= Edward Gee (priest, born 1565) =

English Priest

Edward Gee (1565–1618) was an English cleric, academic, and fellow of Chelsea College.

==Life==
The son of Ralph Gee of Manchester, he entered Merton College, Oxford as servitor, on 22 February 1583. Later he was at Lincoln College and Brasenose College. He graduated B.A. in 1586, and then after two years was elected fellow of Brasenose. In 1590 he proceeded M.A., in 1598 was chosen proctor of the university, in 1600 took the degree of B.D., and in 1616 became D.D.

On 19 September 1599 Gee was instituted rector of Tedburn St. Mary in Devon, on the presentation of the Queen. He was also chaplain in ordinary to James I and a fellow of Chelsea College, where he was appointed by Matthew Sutcliffe, the founder. Lord Chancellor Egerton made him his chaplain, and presented him in 1616 to a prebend in Exeter Cathedral.
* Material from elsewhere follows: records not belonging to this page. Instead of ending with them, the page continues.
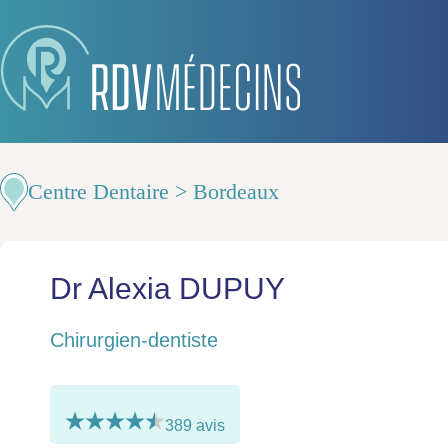
Centre Dentaire > Bordeaux
Dr Alexia DUPUY
Chirurgien-dentiste
389 avis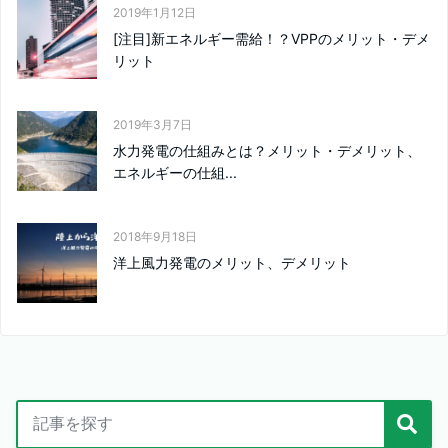
2019年1月12日
[注目]新エネルギー需給！？VPPのメリット・デメ
リット
2019年3月7日
水力発電の仕組みとは？メリット・デメリット、
エネルギーの仕組...
2018年9月18日
洋上風力発電のメリット、デメリット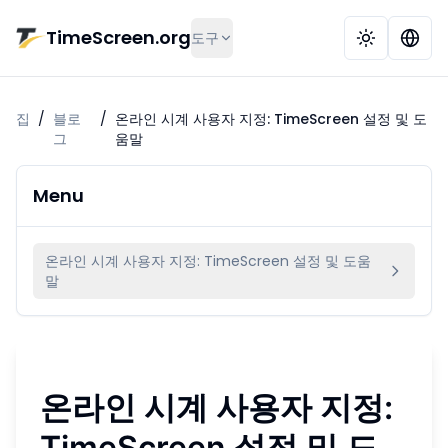
본문으로 건너뛰기
TimeScreen.org
도구
집
/
블로
/
온라인 시계 사용자 지정: TimeScreen 설정 및 도
그
움말
Menu
온라인 시계 사용자 지정: TimeScreen 설정 및 도움
말
온라인 시계 사용자 지정:
TimeScreen 설정 및 도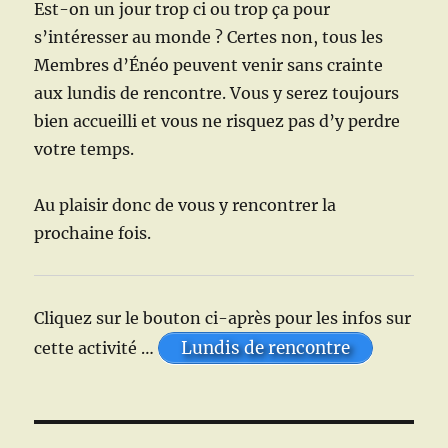
Est-on un jour trop ci ou trop ça pour
s’intéresser au monde ? Certes non, tous les
Membres d’Énéo peuvent venir sans crainte
aux lundis de rencontre. Vous y serez toujours
bien accueilli et vous ne risquez pas d’y perdre
votre temps.
Au plaisir donc de vous y rencontrer la
prochaine fois.
Cliquez sur le bouton ci-après pour les infos sur
Lundis de rencontre
cette activité …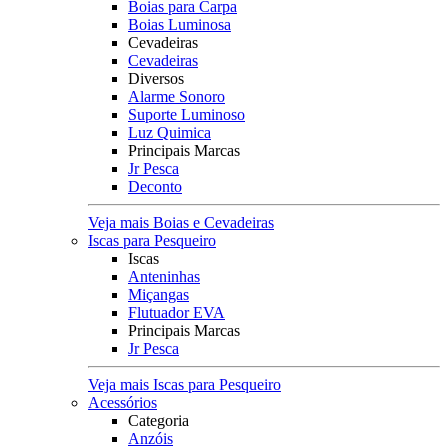
Boias para Carpa
Boias Luminosa
Cevadeiras
Cevadeiras
Diversos
Alarme Sonoro
Suporte Luminoso
Luz Quimica
Principais Marcas
Jr Pesca
Deconto
Veja mais Boias e Cevadeiras
Iscas para Pesqueiro
Iscas
Anteninhas
Miçangas
Flutuador EVA
Principais Marcas
Jr Pesca
Veja mais Iscas para Pesqueiro
Acessórios
Categoria
Anzóis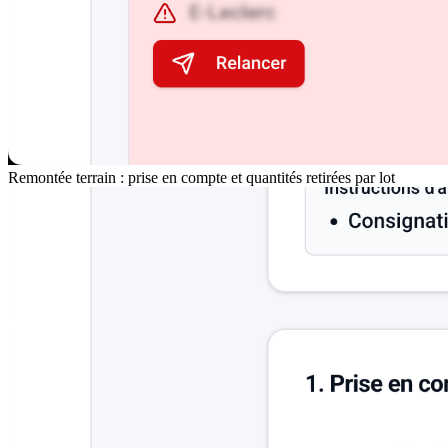
Remontée terrain : prise en compte et quantités retirées par lot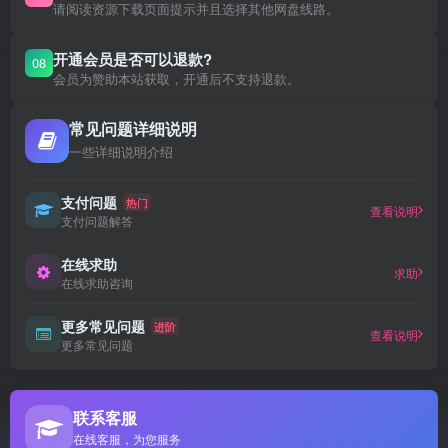
请阅读资源下载页面提示并且选择其他网盘线路。
开通会员是否可以退款?
08
会员为赞助本站获取，开通后不支持退款。
常见问题详细说明
一些详细说明介绍
支付问题
热门
查看说明
支付问题解答
在线求助
求助
在线求助咨询
更多常见问题
进阶
查看说明
更多常见问题
联系客服
在线客服，为您服务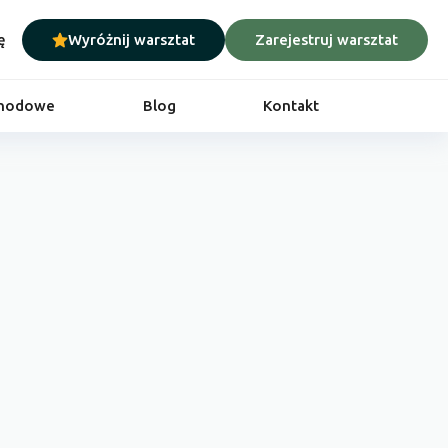
ę
Wyróżnij warsztat
Zarejestruj warsztat
chodowe
Blog
Kontakt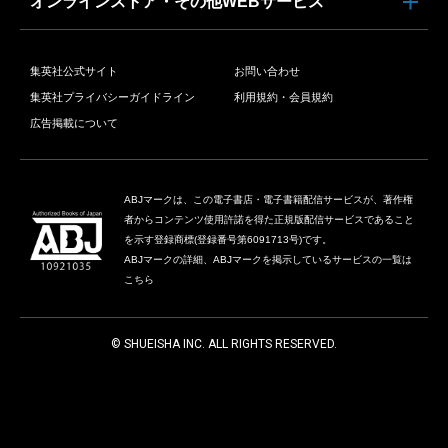
オンラインストア・その他WEBサービス
集英社公式サイト
お問い合わせ
集英社プライバシーガイドライン
利用規約・会員規約
広告掲載について
ABJマークは、この電子書店・電子書籍配信サービスが、著作権
者からコンテンツ使用許諾を得た正規版配信サービスであること
を示す登録商標(登録番号第6091713号)です。
ABJマークの詳細、ABJマークを掲示しているサービスの一覧は
こちら
© SHUEISHA INC. ALL RIGHTS RESERVED.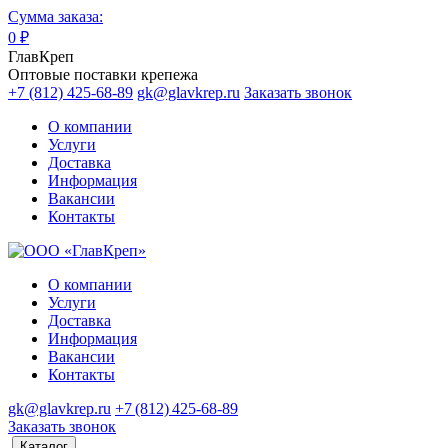
Сумма заказа:
0
₽
ГлавКреп
Оптовые поставки крепежа
+7 (812) 425-68-89
gk@glavkrep.ru
Заказать звонок
О компании
Услуги
Доставка
Информация
Вакансии
Контакты
О компании
Услуги
Доставка
Информация
Вакансии
Контакты
gk@glavkrep.ru
+7 (812) 425-68-89
Заказать звонок
Каталог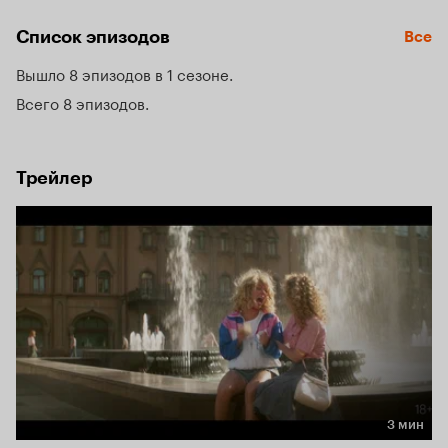
Окороковым. Вместе они буквально на улице находят 
первых вокалисток: Татьяну Иванову, Алёну Апину 
Список эпизодов
Все
и собирают первую в СССР женскую группу.
Вышло 8 эпизодов в 1 сезоне
Всего 8 эпизодов
Трейлер
3 мин
Длительность 3 мин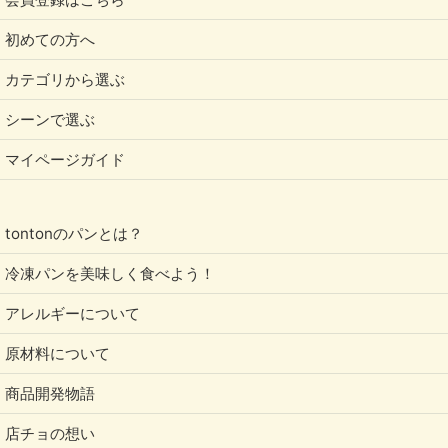
初めての方へ
カテゴリから選ぶ
シーンで選ぶ
マイページガイド
tontonのパンとは？
冷凍パンを美味しく食べよう！
アレルギーについて
原材料について
商品開発物語
店チョの想い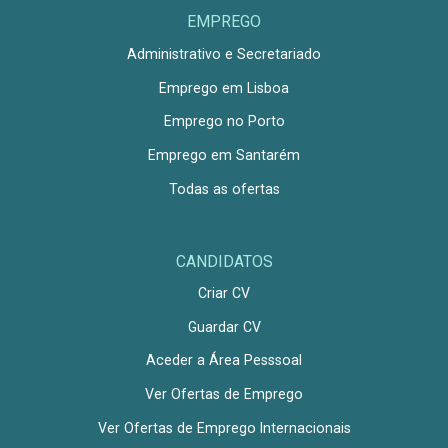
EMPREGO
Administrativo e Secretariado
Emprego em Lisboa
Emprego no Porto
Emprego em Santarém
Todas as ofertas
CANDIDATOS
Criar CV
Guardar CV
Aceder a Área Pesssoal
Ver Ofertas de Emprego
Ver Ofertas de Emprego Internacionais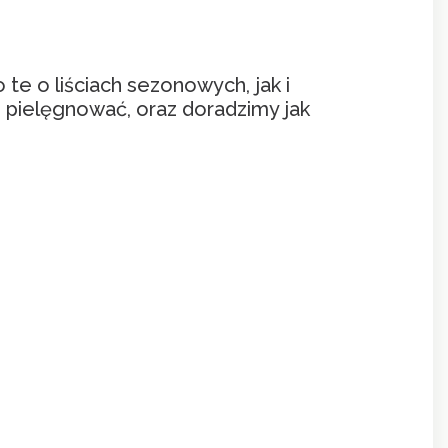
te o liściach sezonowych, jak i
o pielęgnować, oraz doradzimy jak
Gee died at Tedburn, in the winter of 1618.

==Works==
After Gee's death his brothers, John Gee the vicar of Dunsford in Devon, and George Gee who was a minister in Lancashire, published his Two Sermons: One, The Curse and Crime of Meroz. Preached at the Asises at Exon. The Other, a Sermon of Patience, at St. Maries in Oxford, London, 1620.

==Family==
Gee's wife Jane died at Tedburn in 1613, and a lengthy epitaph was on a brass removed in the 19th century (published in John Prince's Worthies of Devon, and Richard Polwhele's History of Devonshire). He married again, and left a widow named Mary. Edward Gee of Eccleston and John Gee were his nephews.